Data extracted from a collection:
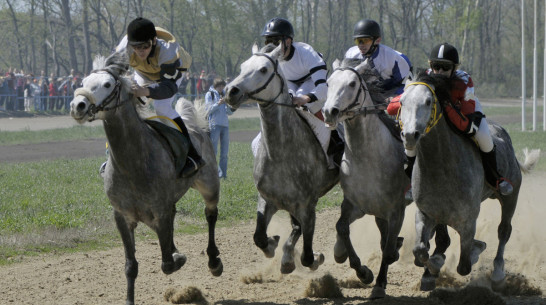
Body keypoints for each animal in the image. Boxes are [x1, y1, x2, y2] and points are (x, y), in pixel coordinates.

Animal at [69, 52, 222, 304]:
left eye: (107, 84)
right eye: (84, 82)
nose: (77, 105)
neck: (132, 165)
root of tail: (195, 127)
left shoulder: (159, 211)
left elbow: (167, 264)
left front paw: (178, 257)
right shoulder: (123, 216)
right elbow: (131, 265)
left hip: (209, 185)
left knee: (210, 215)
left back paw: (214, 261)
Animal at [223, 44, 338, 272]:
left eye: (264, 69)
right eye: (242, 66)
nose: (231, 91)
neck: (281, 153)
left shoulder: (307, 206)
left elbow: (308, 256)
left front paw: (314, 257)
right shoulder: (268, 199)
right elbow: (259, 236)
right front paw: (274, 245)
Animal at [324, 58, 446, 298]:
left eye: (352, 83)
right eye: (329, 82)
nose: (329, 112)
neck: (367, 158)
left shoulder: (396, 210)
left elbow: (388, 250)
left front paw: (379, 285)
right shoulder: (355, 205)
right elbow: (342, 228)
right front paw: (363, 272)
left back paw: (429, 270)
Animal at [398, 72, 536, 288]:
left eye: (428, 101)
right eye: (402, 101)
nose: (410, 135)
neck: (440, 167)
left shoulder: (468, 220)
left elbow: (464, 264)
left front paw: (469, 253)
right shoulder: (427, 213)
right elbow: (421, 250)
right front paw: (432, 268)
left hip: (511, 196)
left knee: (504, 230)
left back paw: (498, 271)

==

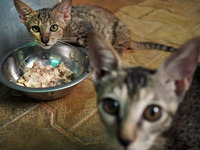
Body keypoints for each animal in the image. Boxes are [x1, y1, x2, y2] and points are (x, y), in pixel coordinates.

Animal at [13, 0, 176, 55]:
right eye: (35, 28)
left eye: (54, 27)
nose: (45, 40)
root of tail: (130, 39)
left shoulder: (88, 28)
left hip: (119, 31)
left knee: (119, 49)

_WHAT YOU HAVE TO DO:_
Your answer must consist solely of the lines above between the line holding "left knee: (210, 215)" and the line holding "left back paw: (498, 271)", inclusive, copied exactly.

_RESPONSE AREA:_
left knee: (210, 215)
left back paw: (214, 261)
Animal at [223, 44, 338, 272]:
left eye: (264, 69)
right eye: (242, 66)
nose: (231, 91)
neck: (281, 153)
left shoulder: (307, 206)
left elbow: (308, 256)
left front paw: (314, 257)
right shoulder: (268, 199)
right elbow: (259, 236)
right front paw: (274, 245)
Animal at [324, 58, 446, 298]:
left eye: (352, 83)
right eye: (329, 82)
nose: (329, 112)
neck: (367, 158)
left shoulder: (396, 210)
left elbow: (388, 250)
left front paw: (379, 285)
right shoulder: (355, 205)
right elbow: (342, 228)
right front paw: (363, 272)
left back paw: (429, 270)
Animal at [398, 72, 536, 288]:
left eye: (428, 101)
right eye: (402, 101)
nose: (410, 135)
neck: (440, 167)
left shoulder: (468, 220)
left elbow: (464, 264)
left front paw: (469, 253)
right shoulder: (427, 213)
right elbow: (421, 250)
right front paw: (432, 268)
left hip: (511, 196)
left knee: (504, 230)
left back paw: (498, 271)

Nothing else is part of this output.